_PROBLEM TO WORK ON_
Of all the lines below, output only those starting at the one with "Netzwerk 7 &" and ending at the one with "Netzwerk 13 &", both ends included, exactly as written.

Pictures paired with source code:
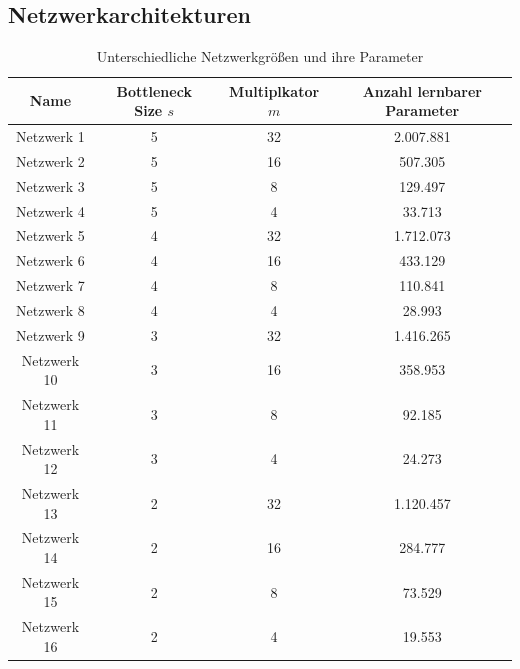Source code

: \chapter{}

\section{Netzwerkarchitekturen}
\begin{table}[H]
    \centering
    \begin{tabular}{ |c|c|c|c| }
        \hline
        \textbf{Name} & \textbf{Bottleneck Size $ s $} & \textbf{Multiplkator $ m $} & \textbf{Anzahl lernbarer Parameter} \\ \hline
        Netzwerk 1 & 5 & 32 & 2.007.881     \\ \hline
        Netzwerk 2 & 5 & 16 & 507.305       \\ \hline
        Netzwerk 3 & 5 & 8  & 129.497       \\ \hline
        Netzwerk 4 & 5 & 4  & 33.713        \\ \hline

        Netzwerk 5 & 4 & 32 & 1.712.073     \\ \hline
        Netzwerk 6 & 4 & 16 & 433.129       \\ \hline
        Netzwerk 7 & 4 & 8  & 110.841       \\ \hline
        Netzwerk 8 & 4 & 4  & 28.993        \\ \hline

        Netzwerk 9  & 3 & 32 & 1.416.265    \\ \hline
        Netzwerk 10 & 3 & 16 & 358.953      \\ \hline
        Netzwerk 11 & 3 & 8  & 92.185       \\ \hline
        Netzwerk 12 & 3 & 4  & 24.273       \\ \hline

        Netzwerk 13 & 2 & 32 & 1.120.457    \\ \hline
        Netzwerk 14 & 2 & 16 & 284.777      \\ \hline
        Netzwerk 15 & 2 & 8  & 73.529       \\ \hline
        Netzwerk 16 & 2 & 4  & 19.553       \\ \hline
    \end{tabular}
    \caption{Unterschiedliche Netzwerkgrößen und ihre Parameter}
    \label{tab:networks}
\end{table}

---

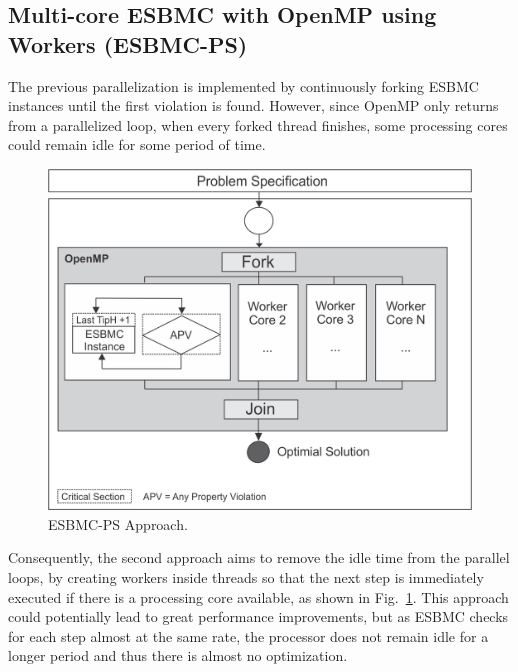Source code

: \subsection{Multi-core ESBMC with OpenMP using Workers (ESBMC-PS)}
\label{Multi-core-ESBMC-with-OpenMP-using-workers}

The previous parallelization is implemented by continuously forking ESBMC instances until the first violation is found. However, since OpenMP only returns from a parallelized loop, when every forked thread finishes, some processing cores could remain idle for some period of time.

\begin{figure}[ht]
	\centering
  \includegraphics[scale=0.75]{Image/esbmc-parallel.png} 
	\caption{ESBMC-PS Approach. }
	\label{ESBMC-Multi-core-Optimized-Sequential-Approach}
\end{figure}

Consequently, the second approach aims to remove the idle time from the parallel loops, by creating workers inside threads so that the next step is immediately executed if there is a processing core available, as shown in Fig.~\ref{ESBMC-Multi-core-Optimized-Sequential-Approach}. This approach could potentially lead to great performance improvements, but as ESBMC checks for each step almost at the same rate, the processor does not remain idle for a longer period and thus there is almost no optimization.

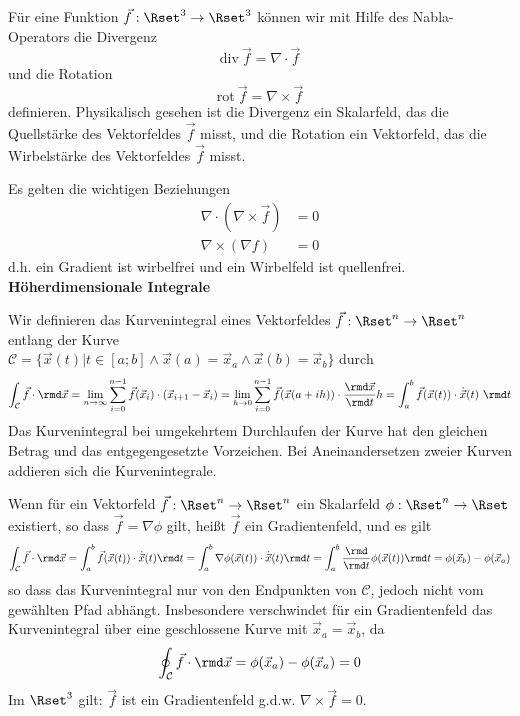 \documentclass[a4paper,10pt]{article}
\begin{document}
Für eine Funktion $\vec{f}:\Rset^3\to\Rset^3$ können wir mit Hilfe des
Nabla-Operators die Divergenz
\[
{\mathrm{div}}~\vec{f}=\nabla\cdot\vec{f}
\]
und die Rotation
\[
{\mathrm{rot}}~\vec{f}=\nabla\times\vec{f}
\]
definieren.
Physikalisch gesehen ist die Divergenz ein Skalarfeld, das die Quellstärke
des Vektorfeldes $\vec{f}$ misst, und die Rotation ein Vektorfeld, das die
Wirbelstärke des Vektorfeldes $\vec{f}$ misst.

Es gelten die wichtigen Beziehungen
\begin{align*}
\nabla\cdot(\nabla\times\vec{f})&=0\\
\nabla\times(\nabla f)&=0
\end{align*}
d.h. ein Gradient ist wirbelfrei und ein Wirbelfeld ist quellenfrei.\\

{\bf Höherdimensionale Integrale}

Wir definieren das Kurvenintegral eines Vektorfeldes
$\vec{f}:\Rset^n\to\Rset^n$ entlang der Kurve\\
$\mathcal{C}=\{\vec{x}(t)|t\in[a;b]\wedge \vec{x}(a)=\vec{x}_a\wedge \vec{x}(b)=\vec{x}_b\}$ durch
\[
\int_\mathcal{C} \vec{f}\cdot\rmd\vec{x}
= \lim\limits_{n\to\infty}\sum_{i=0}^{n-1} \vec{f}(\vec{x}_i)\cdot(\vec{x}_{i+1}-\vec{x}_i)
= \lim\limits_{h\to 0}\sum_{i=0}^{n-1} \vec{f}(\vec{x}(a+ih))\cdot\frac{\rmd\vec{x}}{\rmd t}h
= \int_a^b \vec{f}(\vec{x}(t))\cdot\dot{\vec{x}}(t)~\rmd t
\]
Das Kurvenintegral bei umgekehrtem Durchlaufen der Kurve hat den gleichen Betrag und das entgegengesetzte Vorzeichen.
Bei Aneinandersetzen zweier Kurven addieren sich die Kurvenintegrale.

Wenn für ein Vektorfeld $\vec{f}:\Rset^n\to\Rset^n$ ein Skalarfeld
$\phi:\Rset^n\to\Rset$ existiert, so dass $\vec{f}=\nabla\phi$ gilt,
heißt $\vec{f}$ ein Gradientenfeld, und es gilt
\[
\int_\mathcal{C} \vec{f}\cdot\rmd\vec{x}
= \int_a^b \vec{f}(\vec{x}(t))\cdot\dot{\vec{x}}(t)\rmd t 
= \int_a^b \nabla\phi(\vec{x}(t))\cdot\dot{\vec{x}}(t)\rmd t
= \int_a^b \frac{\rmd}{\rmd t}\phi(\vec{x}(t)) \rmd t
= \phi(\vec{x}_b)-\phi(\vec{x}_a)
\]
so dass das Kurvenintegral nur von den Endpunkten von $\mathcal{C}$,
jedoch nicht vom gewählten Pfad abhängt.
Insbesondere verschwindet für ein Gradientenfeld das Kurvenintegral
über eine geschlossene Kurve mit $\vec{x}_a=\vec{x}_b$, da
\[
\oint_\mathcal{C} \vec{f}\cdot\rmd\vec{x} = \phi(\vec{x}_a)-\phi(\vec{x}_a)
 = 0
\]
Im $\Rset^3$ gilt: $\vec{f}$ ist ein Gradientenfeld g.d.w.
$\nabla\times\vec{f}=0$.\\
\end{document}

_RESULT OF THE TASK_
        Netzwerk 7 & 4 & 8  & 110.841       \\ \hline
        Netzwerk 8 & 4 & 4  & 28.993        \\ \hline

        Netzwerk 9  & 3 & 32 & 1.416.265    \\ \hline
        Netzwerk 10 & 3 & 16 & 358.953      \\ \hline
        Netzwerk 11 & 3 & 8  & 92.185       \\ \hline
        Netzwerk 12 & 3 & 4  & 24.273       \\ \hline

        Netzwerk 13 & 2 & 32 & 1.120.457    \\ \hline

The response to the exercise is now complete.